**** Records for the task

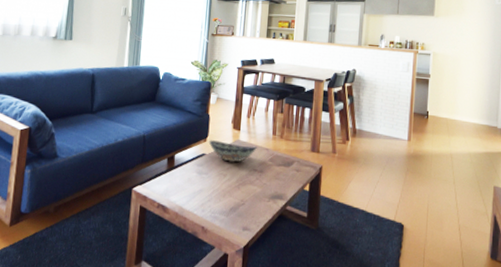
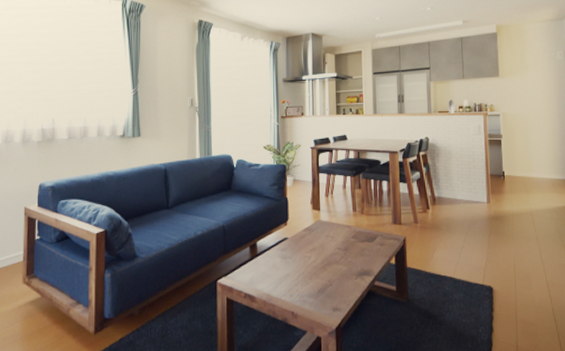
decorative bowl: present [208,140,257,163] -> none [289,223,339,243]

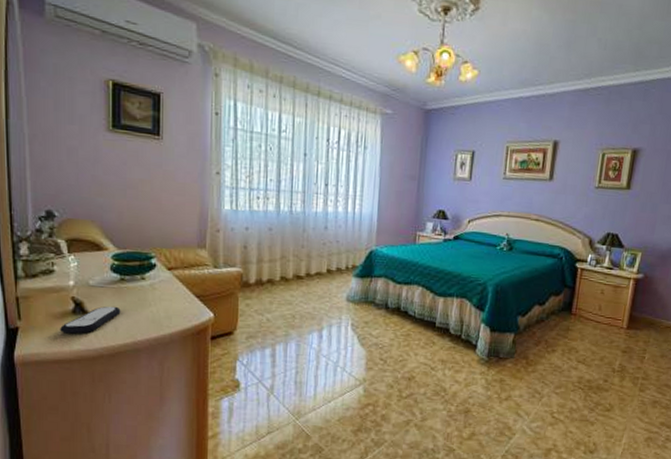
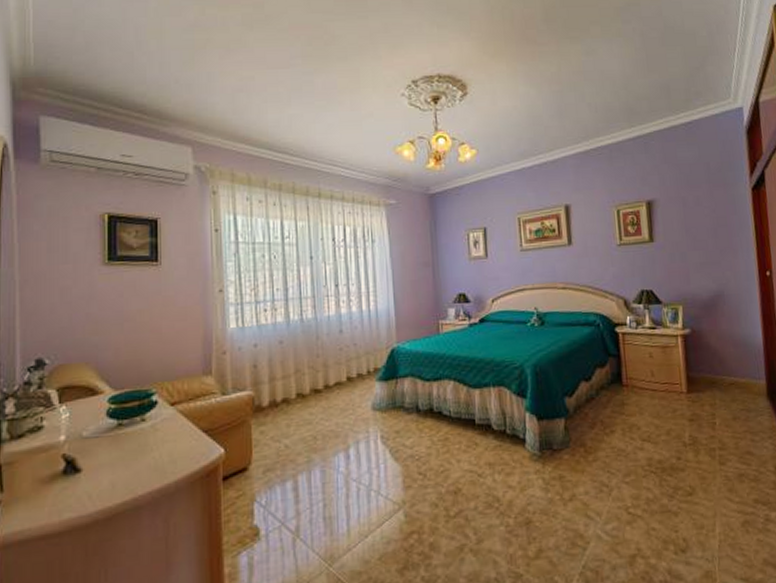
remote control: present [60,306,121,334] -> none [48,457,118,501]

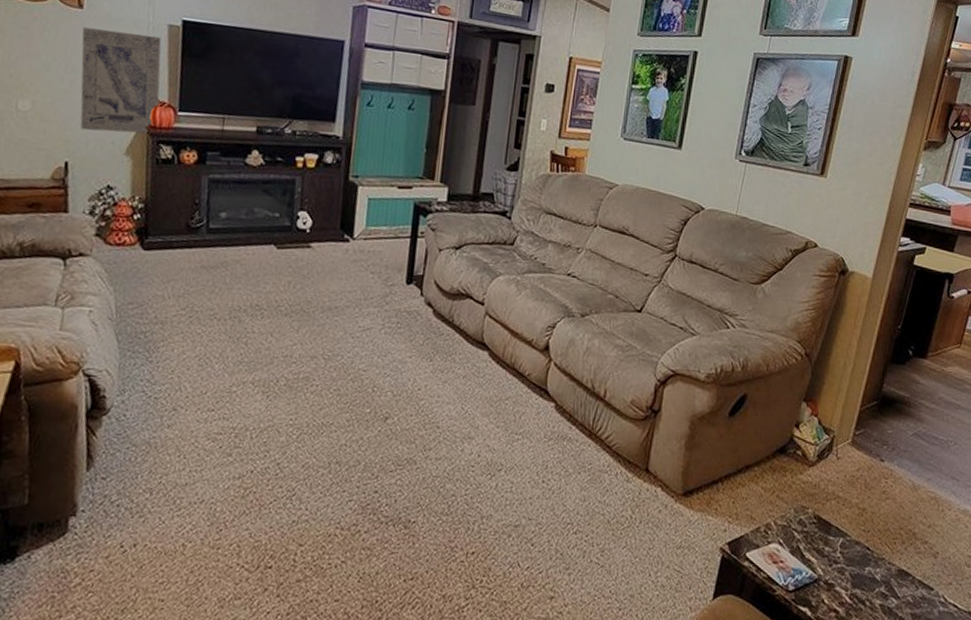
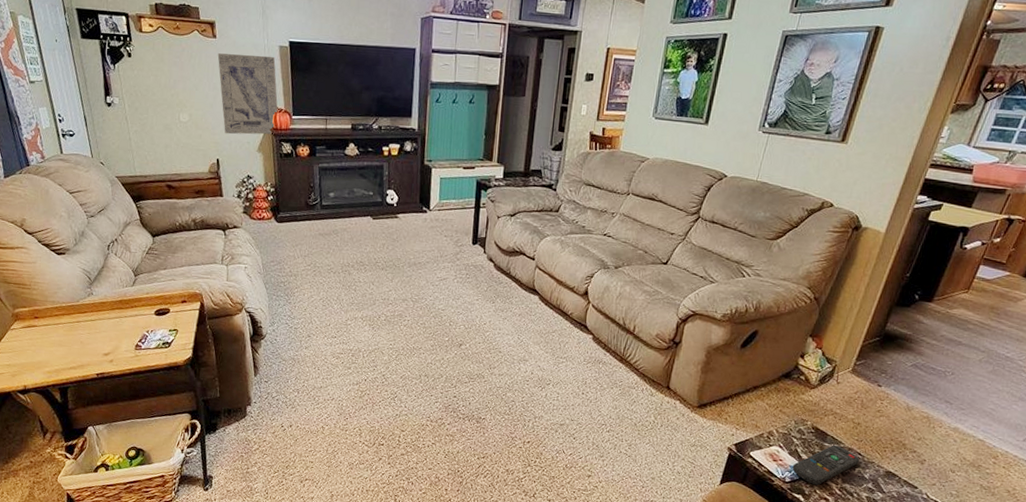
remote control: none [795,538,868,594] -> present [792,445,859,486]

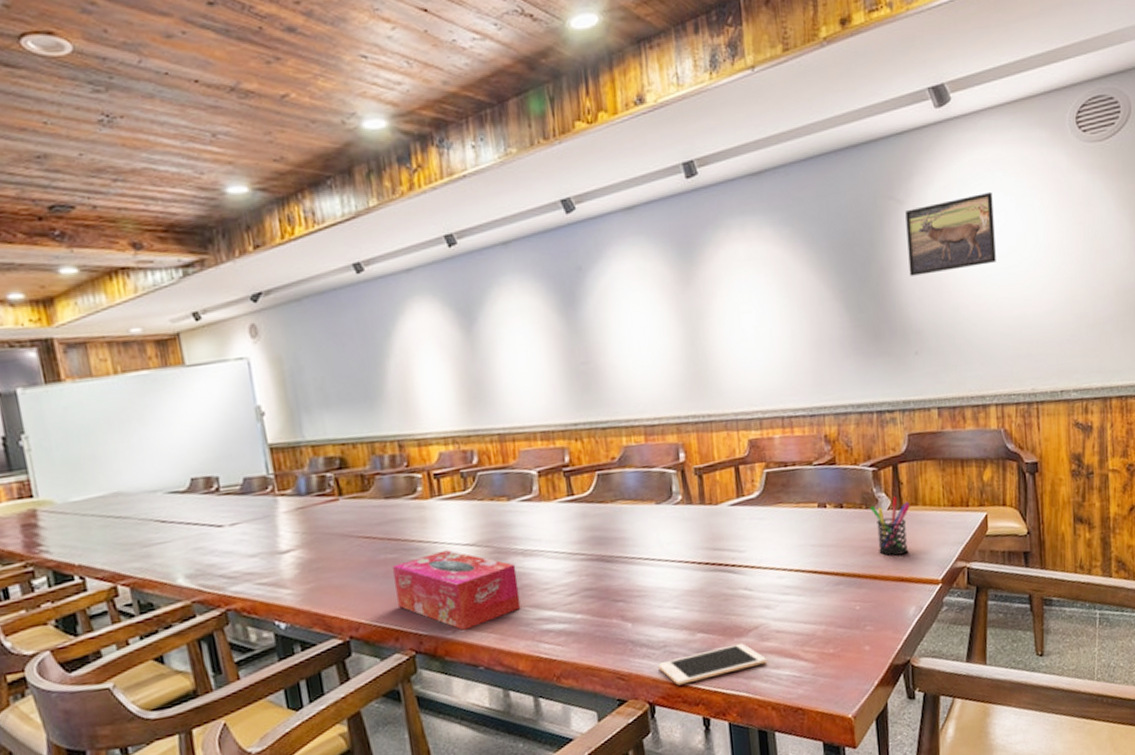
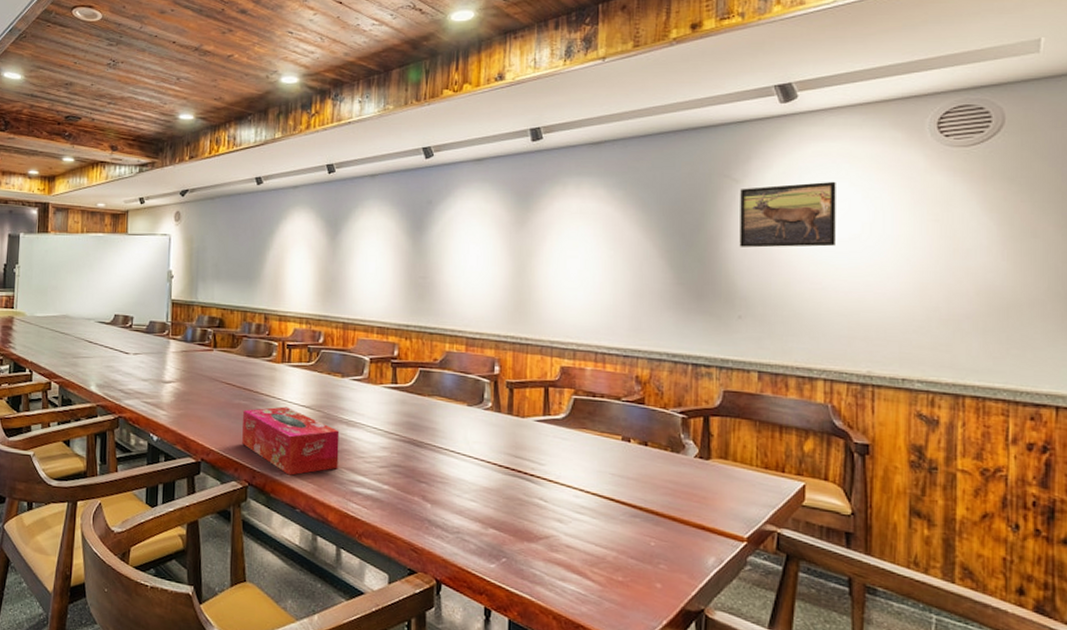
cell phone: present [658,643,768,686] -> none [449,546,554,574]
pen holder: present [870,495,910,556] -> none [676,445,719,504]

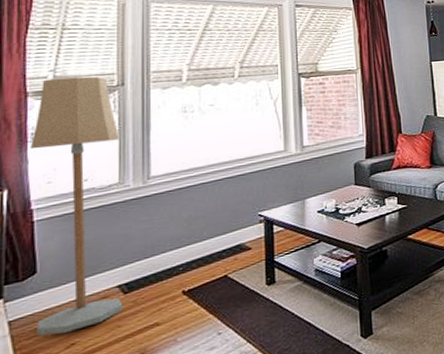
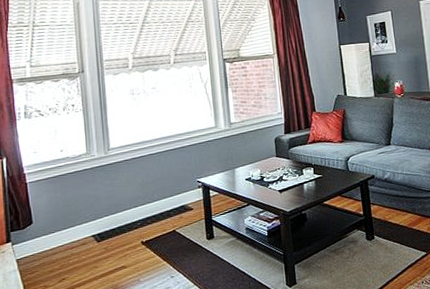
floor lamp: present [31,76,123,336] -> none [19,65,98,272]

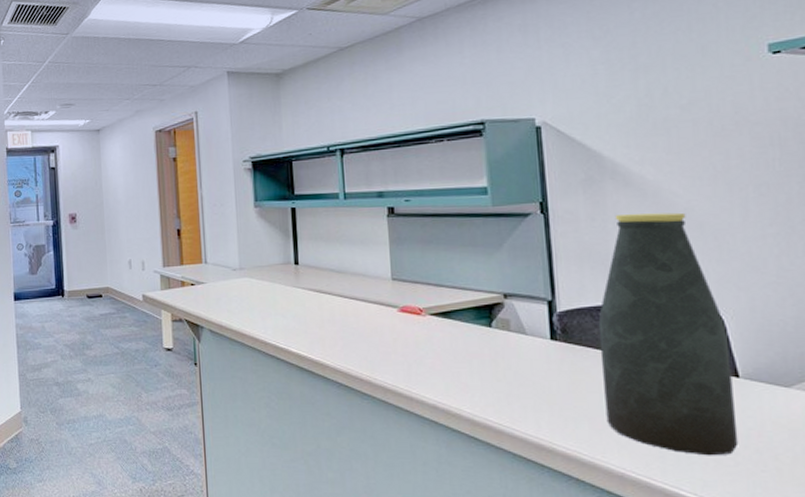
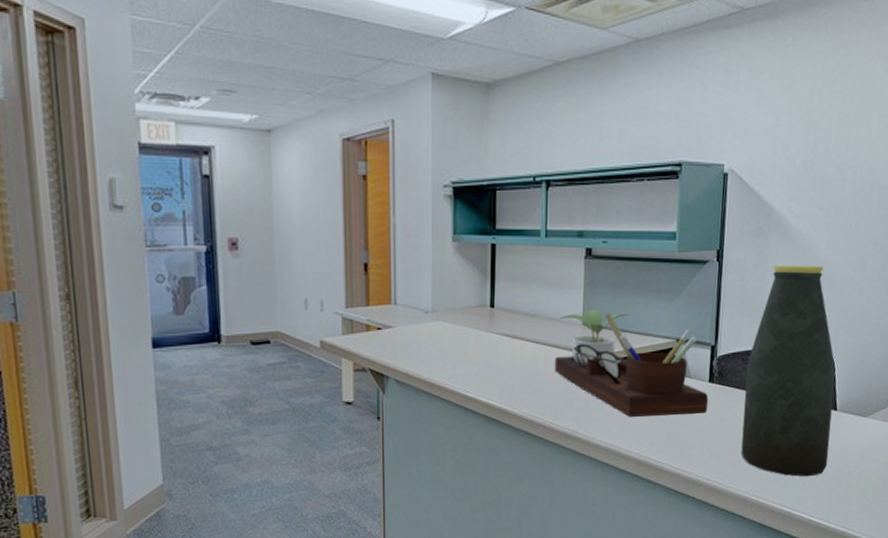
desk organizer: none [365,264,554,375] -> present [554,309,709,417]

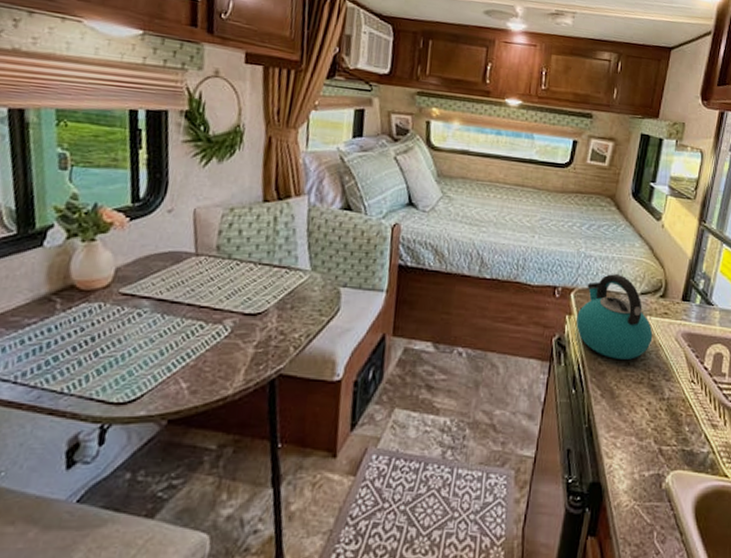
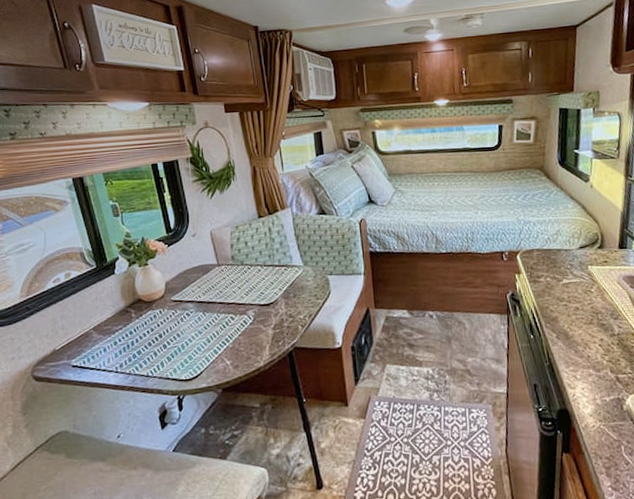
kettle: present [576,274,653,360] -> none [525,234,597,306]

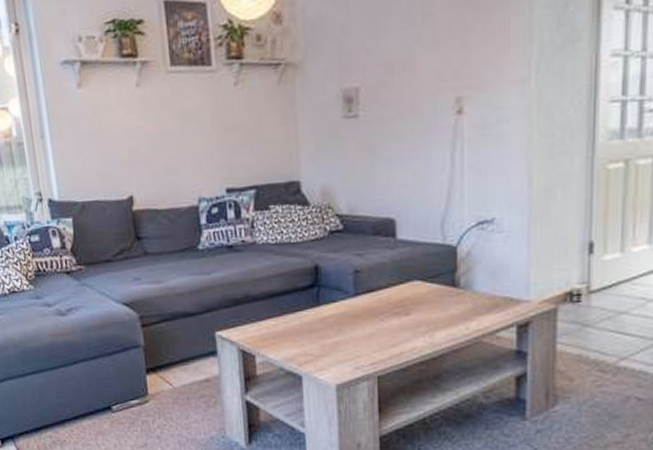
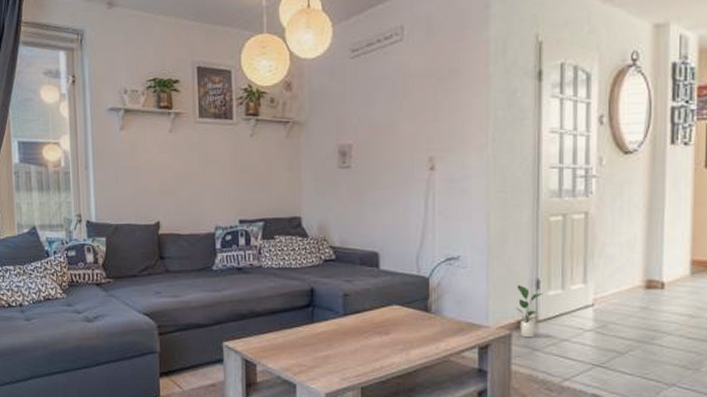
potted plant: none [562,249,596,312] -> present [515,285,542,338]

********

Repeat exactly the lines from the first line of the records above through the line containing "kettle: present [576,274,653,360]", both included. Leave out the pictures.

▶ _Result_:
decorative bowl: present [208,140,257,163] -> none [289,223,339,243]

remote control: present [60,306,121,334] -> none [48,457,118,501]

remote control: none [795,538,868,594] -> present [792,445,859,486]

cell phone: present [658,643,768,686] -> none [449,546,554,574]
pen holder: present [870,495,910,556] -> none [676,445,719,504]

floor lamp: present [31,76,123,336] -> none [19,65,98,272]

desk organizer: none [365,264,554,375] -> present [554,309,709,417]

kettle: present [576,274,653,360] -> none [525,234,597,306]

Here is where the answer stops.